Rating: Summary: Kept me turning the pages.... Review: It was interesting and empowering because it echoed what goes through women's minds. Maybe we wouldn't have made the same choices that this woman did but it was refreshing to read a book where a woman made exotic choices, lived through them and became strengthened in the end.
This book is a worthwhile read for those who are interested in seeing a woman lose herself in order to find herself.
Rating: Summary: Powerful Novel Retains Its Place in History. Review: I get a little peeved when I read some reviews of this novel passing it off as some sort of salacious, "Peyton Place"-ish trifle meant to shock midwestern Americans. The truth is, over thirty years since its appearance, that the reviews Henry Miller and John Updike offered were no less than prophetic. The book is a genuine work of literary art and craft, frank but necessarily so in the same way "Lady Chatterley's Lover" was.
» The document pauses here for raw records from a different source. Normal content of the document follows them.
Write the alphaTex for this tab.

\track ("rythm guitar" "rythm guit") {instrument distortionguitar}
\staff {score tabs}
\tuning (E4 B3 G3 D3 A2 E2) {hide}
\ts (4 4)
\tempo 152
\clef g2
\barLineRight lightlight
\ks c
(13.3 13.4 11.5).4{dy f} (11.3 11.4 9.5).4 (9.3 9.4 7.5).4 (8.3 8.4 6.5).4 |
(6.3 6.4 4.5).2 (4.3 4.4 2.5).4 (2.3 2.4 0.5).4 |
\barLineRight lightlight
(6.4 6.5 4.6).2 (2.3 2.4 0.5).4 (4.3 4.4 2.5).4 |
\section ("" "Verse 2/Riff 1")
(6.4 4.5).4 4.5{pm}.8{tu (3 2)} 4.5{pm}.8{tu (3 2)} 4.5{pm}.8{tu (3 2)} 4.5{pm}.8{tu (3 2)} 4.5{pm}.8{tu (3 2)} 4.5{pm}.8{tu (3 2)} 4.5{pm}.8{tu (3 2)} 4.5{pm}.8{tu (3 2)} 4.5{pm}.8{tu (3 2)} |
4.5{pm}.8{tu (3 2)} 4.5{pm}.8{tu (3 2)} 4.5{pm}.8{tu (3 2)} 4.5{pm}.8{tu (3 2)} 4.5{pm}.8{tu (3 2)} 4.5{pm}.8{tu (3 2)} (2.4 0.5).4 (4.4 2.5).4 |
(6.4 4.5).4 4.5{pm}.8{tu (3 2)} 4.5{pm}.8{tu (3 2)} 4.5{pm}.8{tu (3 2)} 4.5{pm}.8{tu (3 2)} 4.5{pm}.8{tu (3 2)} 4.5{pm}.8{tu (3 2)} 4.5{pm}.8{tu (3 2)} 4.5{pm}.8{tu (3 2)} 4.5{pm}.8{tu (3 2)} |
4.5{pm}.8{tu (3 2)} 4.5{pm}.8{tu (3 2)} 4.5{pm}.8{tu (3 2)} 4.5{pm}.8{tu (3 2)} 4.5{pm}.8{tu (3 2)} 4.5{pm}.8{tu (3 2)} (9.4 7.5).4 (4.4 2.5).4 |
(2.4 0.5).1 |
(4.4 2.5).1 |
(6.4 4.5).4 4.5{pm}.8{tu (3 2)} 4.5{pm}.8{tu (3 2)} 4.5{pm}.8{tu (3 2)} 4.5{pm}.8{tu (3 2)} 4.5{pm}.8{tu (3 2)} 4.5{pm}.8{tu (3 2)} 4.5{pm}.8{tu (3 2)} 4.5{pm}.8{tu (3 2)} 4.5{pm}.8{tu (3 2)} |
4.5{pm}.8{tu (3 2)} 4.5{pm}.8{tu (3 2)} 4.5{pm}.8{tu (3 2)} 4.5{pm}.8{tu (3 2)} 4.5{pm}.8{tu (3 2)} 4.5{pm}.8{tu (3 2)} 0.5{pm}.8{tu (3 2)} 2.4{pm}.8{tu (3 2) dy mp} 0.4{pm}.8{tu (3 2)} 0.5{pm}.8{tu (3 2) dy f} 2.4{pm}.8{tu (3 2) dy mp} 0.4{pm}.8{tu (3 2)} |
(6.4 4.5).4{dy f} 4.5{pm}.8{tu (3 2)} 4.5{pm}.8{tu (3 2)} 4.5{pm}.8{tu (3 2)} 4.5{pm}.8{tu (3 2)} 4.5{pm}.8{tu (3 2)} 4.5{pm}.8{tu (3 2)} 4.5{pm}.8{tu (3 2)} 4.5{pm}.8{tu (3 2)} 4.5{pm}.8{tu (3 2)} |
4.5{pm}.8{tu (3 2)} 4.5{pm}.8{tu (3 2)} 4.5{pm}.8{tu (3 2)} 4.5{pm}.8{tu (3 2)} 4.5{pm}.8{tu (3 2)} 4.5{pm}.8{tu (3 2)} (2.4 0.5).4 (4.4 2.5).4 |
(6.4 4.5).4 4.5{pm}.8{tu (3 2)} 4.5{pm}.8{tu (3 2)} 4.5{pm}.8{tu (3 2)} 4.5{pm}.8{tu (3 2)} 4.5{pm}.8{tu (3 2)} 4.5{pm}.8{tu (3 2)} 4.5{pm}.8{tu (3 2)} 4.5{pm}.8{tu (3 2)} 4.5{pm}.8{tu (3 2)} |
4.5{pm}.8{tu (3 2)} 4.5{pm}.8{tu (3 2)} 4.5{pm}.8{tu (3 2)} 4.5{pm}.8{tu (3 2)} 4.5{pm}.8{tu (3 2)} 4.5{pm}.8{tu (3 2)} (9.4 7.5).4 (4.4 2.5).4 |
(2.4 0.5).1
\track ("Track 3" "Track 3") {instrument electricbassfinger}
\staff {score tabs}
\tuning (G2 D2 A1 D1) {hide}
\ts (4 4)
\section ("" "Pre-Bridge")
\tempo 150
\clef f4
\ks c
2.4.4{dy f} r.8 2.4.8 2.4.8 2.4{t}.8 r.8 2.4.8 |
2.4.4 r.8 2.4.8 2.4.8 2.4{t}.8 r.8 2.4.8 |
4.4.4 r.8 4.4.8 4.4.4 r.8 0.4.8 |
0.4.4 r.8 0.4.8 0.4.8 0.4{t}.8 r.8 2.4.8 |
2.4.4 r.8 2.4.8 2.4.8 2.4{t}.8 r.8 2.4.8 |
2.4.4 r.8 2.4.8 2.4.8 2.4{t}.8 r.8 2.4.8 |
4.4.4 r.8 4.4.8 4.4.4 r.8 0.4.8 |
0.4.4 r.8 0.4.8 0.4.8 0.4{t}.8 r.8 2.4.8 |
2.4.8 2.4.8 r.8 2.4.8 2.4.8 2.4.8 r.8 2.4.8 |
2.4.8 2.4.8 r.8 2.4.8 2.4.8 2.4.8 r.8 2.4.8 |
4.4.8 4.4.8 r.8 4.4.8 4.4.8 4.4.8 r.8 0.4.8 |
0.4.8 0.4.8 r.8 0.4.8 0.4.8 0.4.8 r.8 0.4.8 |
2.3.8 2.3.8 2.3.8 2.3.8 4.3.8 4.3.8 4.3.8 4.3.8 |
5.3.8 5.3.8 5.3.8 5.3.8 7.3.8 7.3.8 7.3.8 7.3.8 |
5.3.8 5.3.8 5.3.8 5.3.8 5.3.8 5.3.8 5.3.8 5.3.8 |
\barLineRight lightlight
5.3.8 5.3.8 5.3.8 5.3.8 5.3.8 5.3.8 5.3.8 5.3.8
Jong's style is compelling; her opinions, questions, and searches for her character's validations are no less valuable today. Perhaps a good portion of people were in a more open state of mind in the early seventies, more willing to experiment with lifestyle, substances, morality, even music and art. But are people today in less need of this kind of open consciousness? One only needs to examine the current political climate to see that we're heading for a revisionist version of McCarthyism. So perhaps the views expressed in "Fear of Flying" bear reexamination. This book has so many ways to praise it one hardly knows where to begin. But as a man too young to read it in 1973, I am profoundly grateful to Ms. Jong for the opportunity to read and grow with it now and, no doubt, many times in the future (seeing it back in print, I quickly purchased 3 copies to get me through several more planned readings in the coming years). This edition features the new 2002 afterword by the author, which is invaluable. Jong's perspective on the value of the book, its uncertain early history, publishing stats, and humbling effect on the lady herself add to the novel's resonance. This may be told from a much-needed woman's persepective, but I refuse to label it as "women's" or "feminine" lit. This towering work should not be so conveniently monikered. Its far too challenging, and important, for that. How about simply "classic"?